* Consigne de travail A: Indiquez, d'après le texte sur la cuisine acadienne et louisianaise, où s'est tenu le Congrès mondial acadien 2004.

Au fil de l’histoire – Un trait culturel qui distingue les Acadiens des Cadiens, c’est la cuisine. Et, d’après mon expérience, les Acadiens apprécient énormément la gastronomie louisianaise. Cela se comprend : elle est exquise. Parmi la ribambelle de mets savoureux que mon État natal offre au monde, le gombo trône en roi. Ce potage au goût fumé est régulièrement servi lors de festivités soulignant les liens entre l’Acadie et la Louisiane. Par exemple, un étudiant de l’Université Sainte-Anne m’a raconté tout récemment que, dans le cadre du Congrès mondial acadien 2004, tenu en Nouvelle-Écosse, sa famille avait pris part à une activité où des gens d’ici ont préparé des plats traditionnels, y compris du gombo en suivant des recettes envoyées par des gens de la Louisiane. Belle initiative!

Entrées de données enregistrées:
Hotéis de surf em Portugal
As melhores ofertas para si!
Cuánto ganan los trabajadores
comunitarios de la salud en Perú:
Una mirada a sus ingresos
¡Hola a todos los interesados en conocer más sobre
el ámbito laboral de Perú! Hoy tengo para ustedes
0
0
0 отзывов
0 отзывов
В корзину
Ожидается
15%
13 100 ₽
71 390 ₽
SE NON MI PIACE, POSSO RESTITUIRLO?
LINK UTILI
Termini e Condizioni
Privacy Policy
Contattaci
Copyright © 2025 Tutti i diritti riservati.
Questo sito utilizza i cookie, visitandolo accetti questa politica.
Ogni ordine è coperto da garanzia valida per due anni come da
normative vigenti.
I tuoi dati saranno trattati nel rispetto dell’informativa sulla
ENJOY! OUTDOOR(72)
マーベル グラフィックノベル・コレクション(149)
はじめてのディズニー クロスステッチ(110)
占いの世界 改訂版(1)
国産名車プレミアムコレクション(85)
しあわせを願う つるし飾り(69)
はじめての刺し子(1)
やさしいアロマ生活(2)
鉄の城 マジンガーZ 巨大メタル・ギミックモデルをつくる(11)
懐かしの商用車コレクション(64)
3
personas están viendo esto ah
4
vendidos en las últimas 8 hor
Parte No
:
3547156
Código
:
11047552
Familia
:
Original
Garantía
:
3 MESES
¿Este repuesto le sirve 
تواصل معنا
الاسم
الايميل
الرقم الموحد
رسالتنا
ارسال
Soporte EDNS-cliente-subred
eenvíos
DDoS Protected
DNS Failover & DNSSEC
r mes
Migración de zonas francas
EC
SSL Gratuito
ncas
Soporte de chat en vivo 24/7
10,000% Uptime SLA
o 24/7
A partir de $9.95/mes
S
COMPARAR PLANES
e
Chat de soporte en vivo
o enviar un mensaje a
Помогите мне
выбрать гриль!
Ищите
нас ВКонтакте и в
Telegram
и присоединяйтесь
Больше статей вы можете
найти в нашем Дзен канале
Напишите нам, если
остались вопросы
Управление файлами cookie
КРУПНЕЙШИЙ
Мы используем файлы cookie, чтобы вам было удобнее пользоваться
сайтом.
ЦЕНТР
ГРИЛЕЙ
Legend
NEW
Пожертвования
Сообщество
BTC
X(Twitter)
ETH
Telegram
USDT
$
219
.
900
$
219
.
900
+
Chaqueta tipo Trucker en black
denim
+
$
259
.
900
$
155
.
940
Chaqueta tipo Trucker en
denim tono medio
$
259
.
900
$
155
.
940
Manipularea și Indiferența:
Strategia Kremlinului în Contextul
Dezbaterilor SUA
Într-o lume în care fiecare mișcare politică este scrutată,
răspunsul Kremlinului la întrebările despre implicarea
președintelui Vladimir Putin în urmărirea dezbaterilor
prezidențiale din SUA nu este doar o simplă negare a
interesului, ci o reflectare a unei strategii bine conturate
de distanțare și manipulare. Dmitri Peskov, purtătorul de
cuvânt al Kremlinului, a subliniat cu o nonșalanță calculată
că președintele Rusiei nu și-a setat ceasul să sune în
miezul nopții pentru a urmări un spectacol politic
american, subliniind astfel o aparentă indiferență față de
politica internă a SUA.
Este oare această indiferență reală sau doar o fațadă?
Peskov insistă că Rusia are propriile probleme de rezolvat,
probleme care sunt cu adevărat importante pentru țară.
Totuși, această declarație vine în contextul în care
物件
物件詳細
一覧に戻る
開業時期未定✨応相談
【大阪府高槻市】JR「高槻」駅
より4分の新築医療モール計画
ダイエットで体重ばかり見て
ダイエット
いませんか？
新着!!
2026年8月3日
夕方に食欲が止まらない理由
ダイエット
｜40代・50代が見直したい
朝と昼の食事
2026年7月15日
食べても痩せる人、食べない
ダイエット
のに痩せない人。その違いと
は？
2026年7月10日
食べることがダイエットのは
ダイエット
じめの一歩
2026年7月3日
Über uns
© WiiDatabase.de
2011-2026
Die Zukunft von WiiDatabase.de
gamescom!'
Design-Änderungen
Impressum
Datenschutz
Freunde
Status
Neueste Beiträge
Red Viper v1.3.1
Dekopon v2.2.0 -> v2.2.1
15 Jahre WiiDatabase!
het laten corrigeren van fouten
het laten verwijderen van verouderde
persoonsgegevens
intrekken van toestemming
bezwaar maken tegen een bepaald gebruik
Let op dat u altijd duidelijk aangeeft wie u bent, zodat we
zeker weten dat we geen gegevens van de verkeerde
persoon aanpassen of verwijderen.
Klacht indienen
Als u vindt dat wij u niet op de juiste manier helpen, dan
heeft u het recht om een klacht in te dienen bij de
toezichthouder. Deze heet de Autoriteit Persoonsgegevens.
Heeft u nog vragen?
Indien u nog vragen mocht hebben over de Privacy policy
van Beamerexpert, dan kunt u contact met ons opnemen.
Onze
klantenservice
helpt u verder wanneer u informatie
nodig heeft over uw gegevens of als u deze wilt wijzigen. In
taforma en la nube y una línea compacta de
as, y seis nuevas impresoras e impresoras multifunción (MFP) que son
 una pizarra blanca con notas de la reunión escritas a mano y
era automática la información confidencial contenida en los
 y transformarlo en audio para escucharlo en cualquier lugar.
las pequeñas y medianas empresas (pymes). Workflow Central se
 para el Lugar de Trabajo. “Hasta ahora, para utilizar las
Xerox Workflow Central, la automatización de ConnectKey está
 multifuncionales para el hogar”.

* Consigne de travail B: Rassemblez chaque ligne des rangées qui contient la chaîne « Perú », en tenant compte de la casse.

* Réponse A: Le Congrès mondial acadien 2004 s'est tenu en Nouvelle-Écosse.

* Réponse B:
comunitarios de la salud en Perú:
el ámbito laboral de Perú! Hoy tengo para ustedes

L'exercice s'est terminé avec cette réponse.